John Bennett, M.D., is president and CEO of the Capital District Physicians’ Health Plan (CDPHP), a health plan located in upstate New York, which is a participant in the initiative. Five years ago, the CDPHP board of directors came up with a directive to save primary care. “The local medical school was no longer graduating and sending significant numbers of physicians to choose primary care as a career,” he said.

CDPHP launched its Enhanced Primary Care Initiative, which uses the PCMH features of patient-centered care and combines it with a global payment model, he explained. “It allows primary care physicians to be rewarded for better health, better care, and lowering costs,” he said. The initial pilot of three practices has been successful. An independent analysis of its Enhanced Primary Care Initiative showed per member per month savings of $8 per member per month, resulting from a 9-percent reduction in emergency room visits and a 15-percent reduction of inpatient admissions, he said.

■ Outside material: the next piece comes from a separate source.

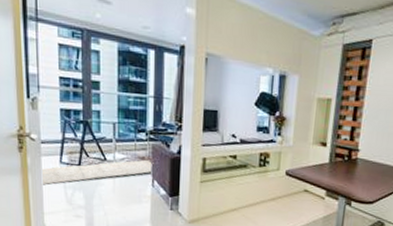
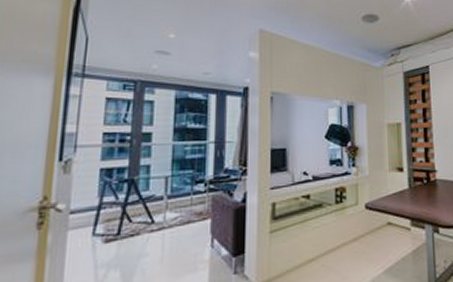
rug: present [40,159,154,185] -> none [61,214,214,270]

He added that, as a regional payer, CDPHP participates in all lines of business, both commercial and New York State funded and federally funded Medicare Advantage plans. “We found this [to be] true of the population as a whole,” he said. As a result of that, the health plan’s Enhanced Primary Care Program is thriving, and it will soon cover close to half of all 400,000 CDPHP members within the next year, he said.

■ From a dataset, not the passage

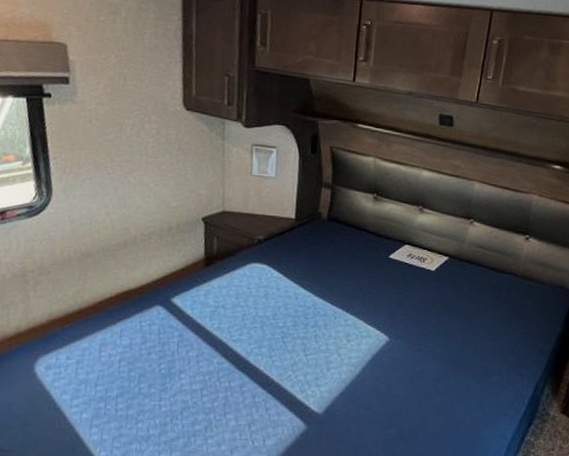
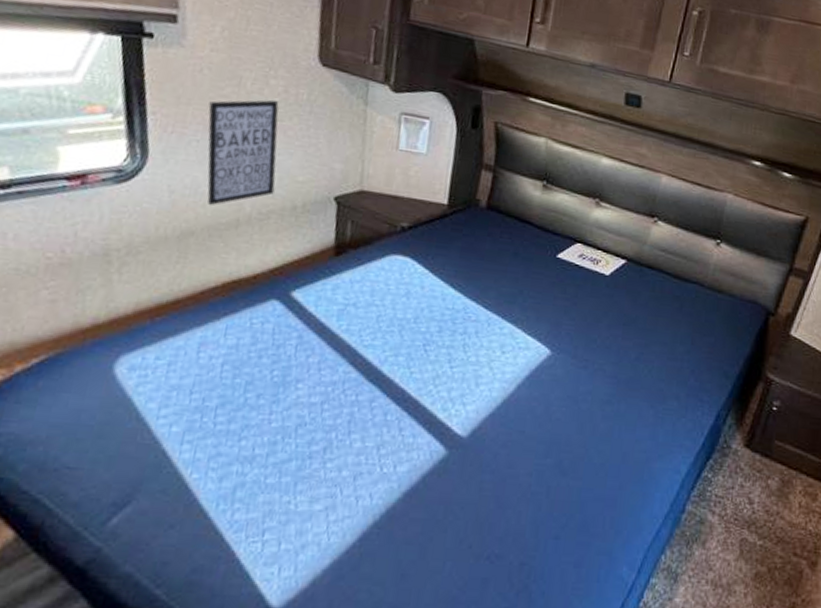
wall art: none [97,141,154,231] -> present [207,100,279,206]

An example of its success from a population health level, was an Albany, N.Y. practice whose physicians have achieved a drastic improvement in blood glucose levels in their diabetic patients, as measured by their hemoglobin A1C levels, he said.

He said that, as a regional plan, CDPHP has engaged the local business community by introducing a Shared Health product portfolio that rewards employers to promote healthy lifestyles and behaviors. “We believe that better health and better care leads to lower costs, and we are seeing it every day,” he said.